**TRY IT:** Put these rows into a JSON list of strings with one string per line, skipping blank lines and leaving out the pictures.

**EXTRACTED MATERIAL:**
* * * * * * * * *

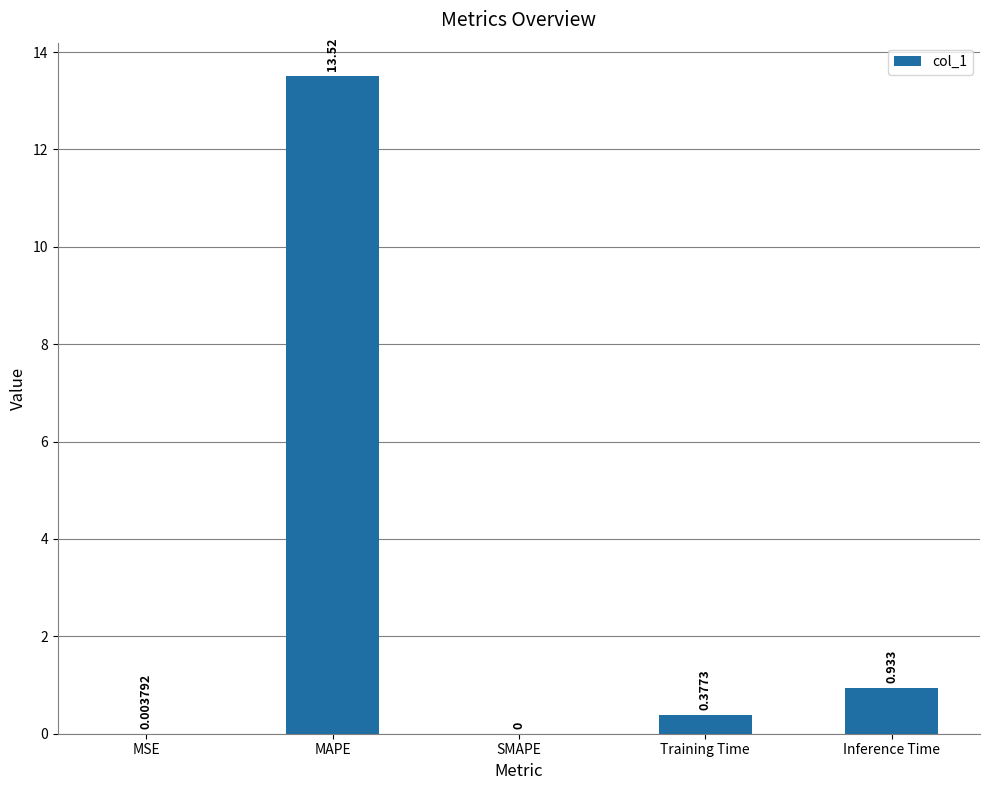

Between Inference Time and MAPE, which is larger?

MAPE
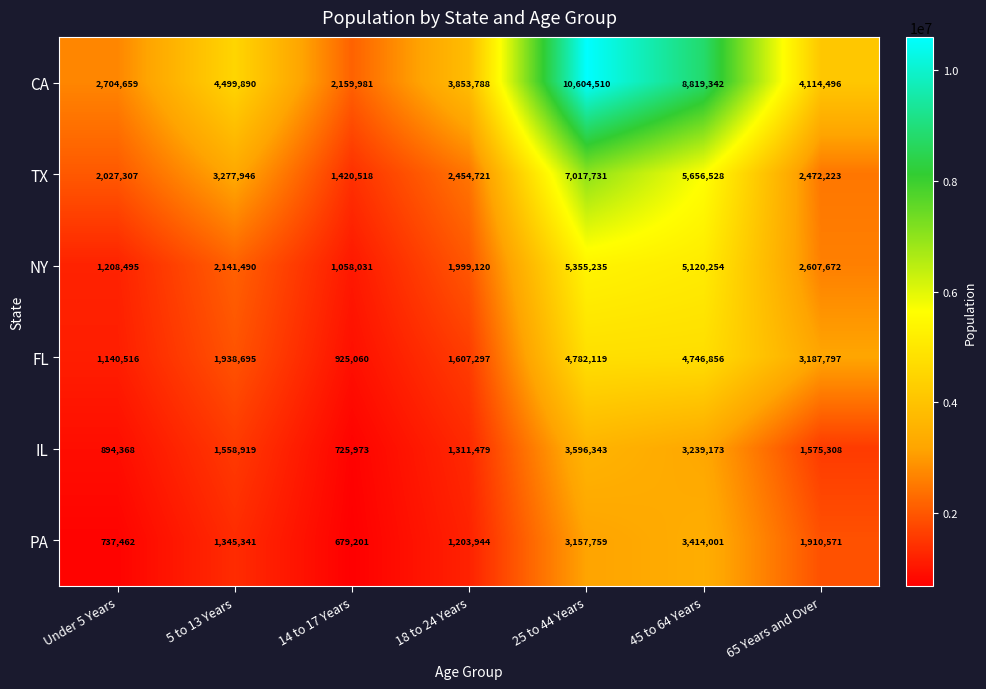

What is the sum of all TX values?

24326974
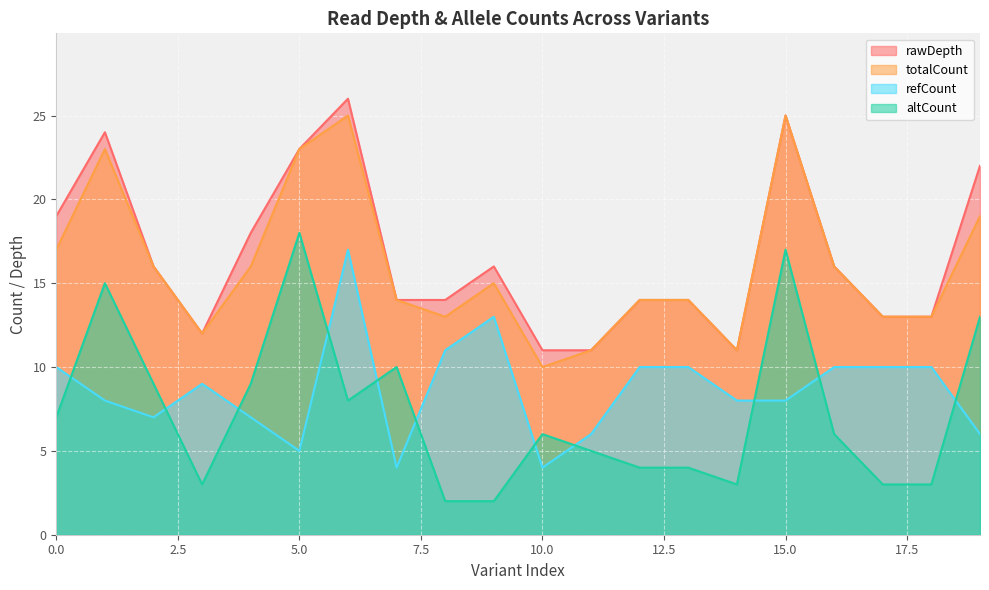

At which label does refCount reach its minimum?

7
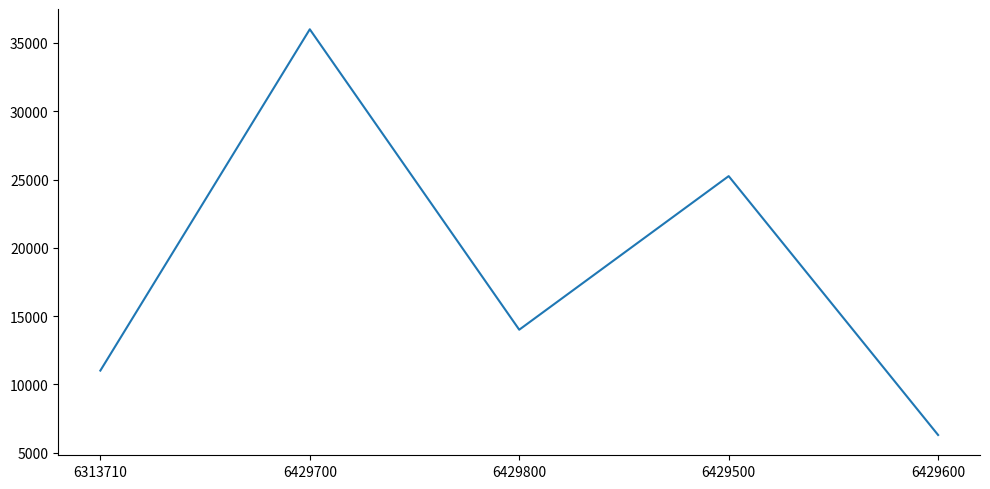

The value at 6429500 is 25248.0. True or false?

True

* * * * * * * * *

**REPLY:**
[
  "Between Inference Time and MAPE, which is larger?",
  "MAPE",
  "What is the sum of all TX values?",
  "24326974",
  "At which label does refCount reach its minimum?",
  "7",
  "The value at 6429500 is 25248.0. True or false?",
  "True"
]